--- EXERCISE DATA ---
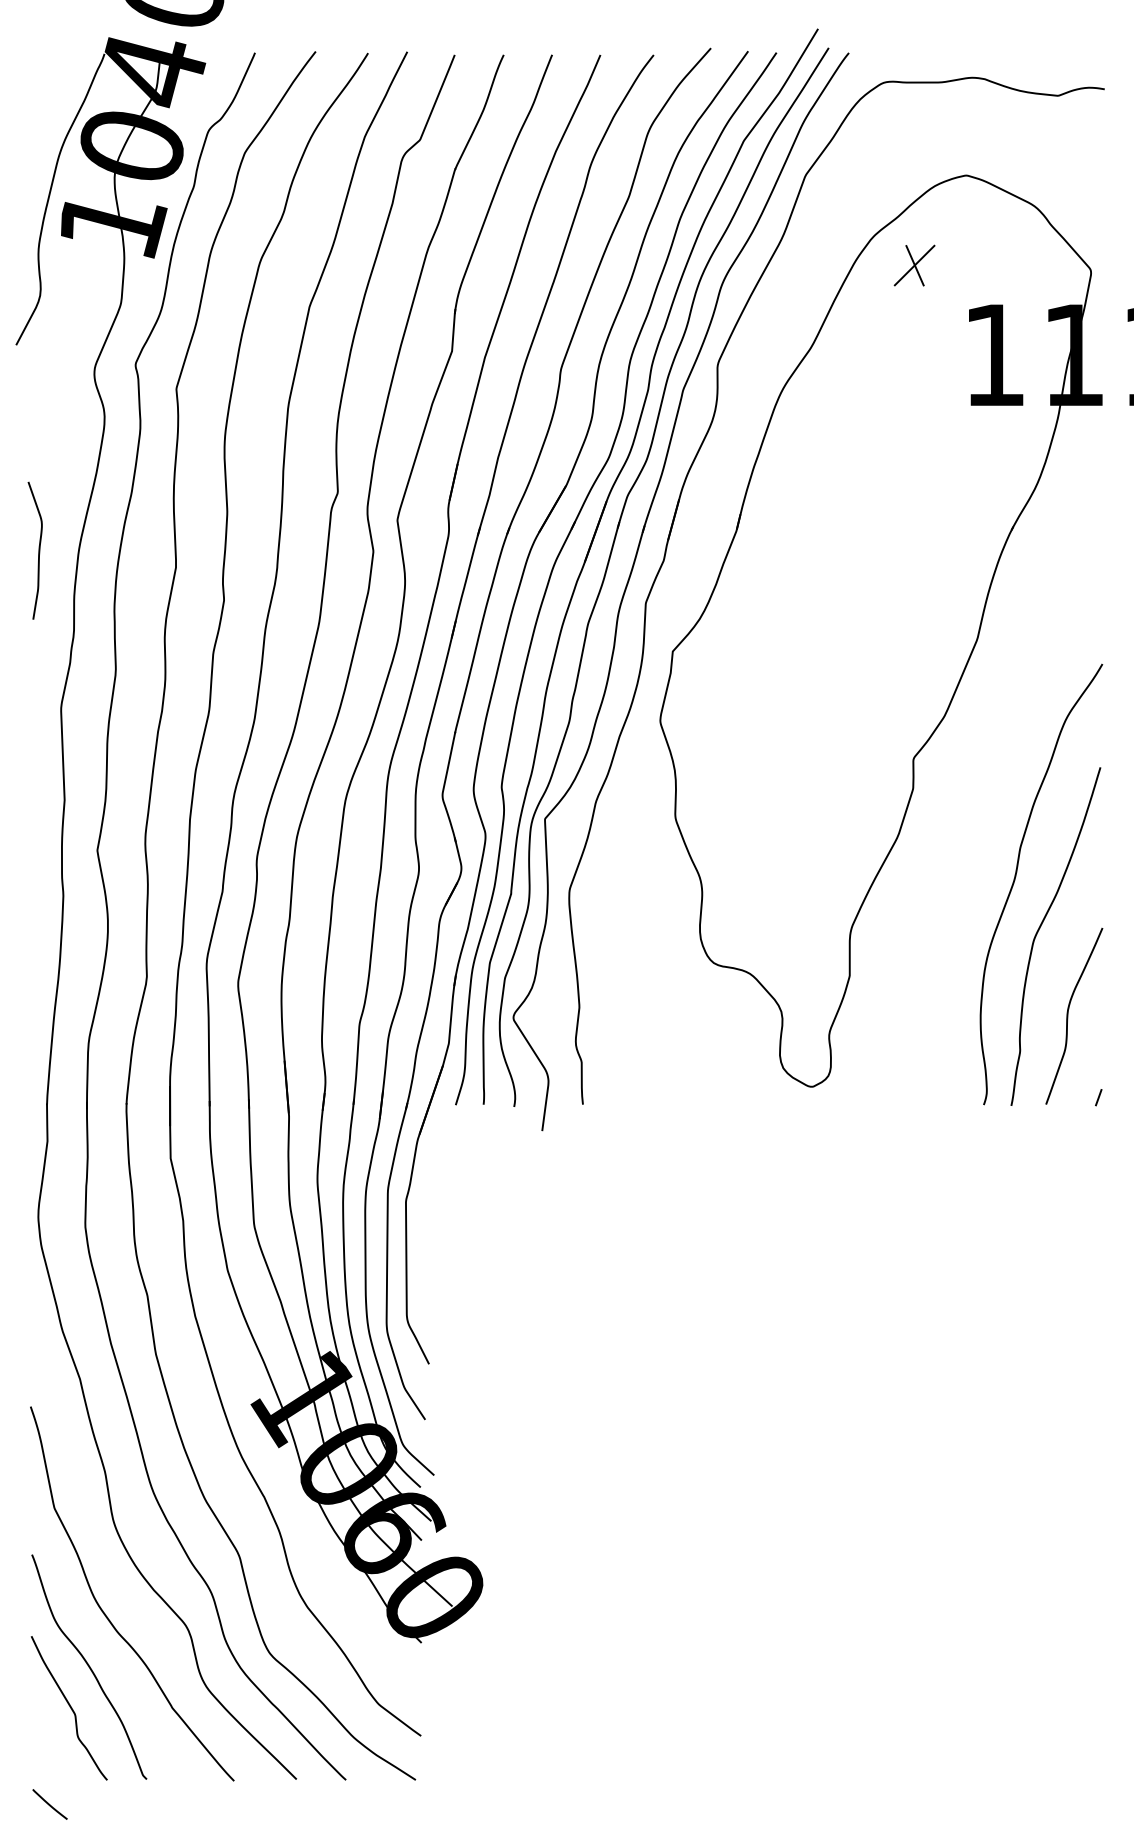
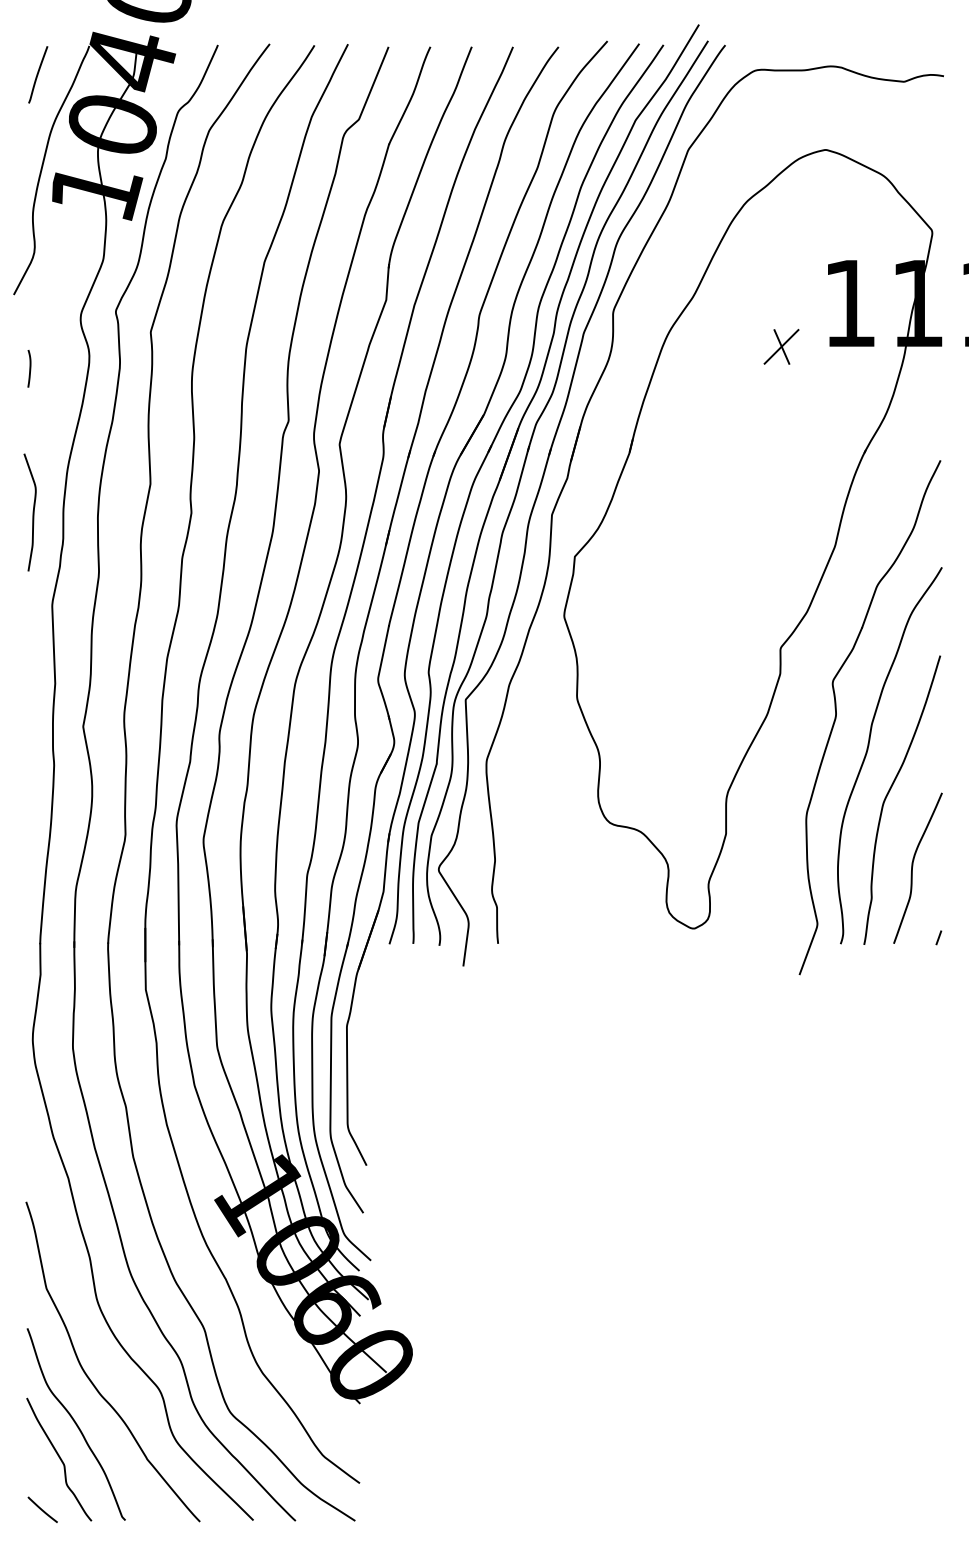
line: (45, 87) -> (38, 74), added
part: (914, 265) -> (781, 346), moved
curve: (34, 431) -> (29, 368), added
curve: (38, 550) -> (32, 512), moved
curve: (978, 839) -> (836, 717), added
line: (49, 1804) -> (42, 1509), moved

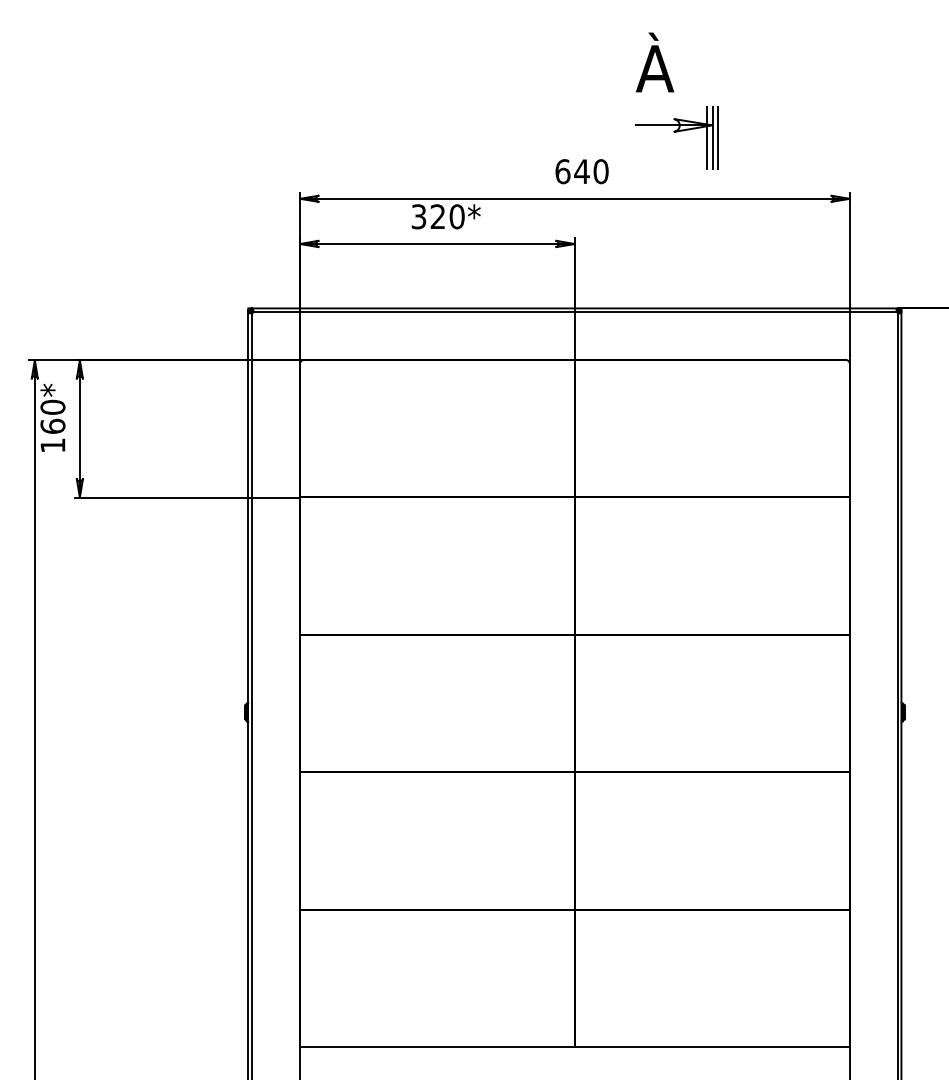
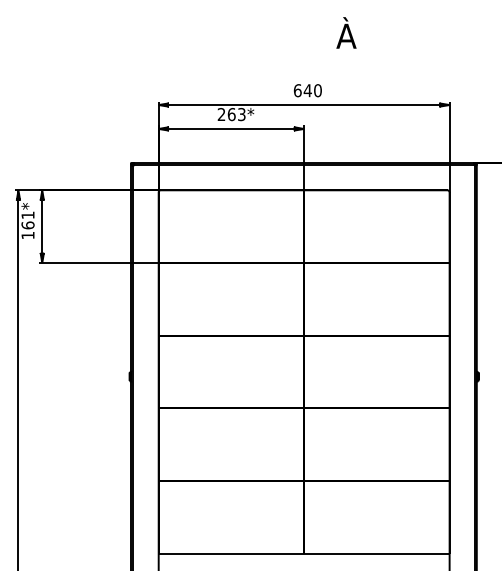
part: (677, 137) -> (358, 72), removed
text: (437, 216) -> (231, 114), 320* -> 263*
text: (51, 407) -> (27, 215), 160* -> 161*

--- TASK ---
What is needed is the number of lines in the data that hold the word "text", and nothing more.

--- ANSWER SECTION ---
2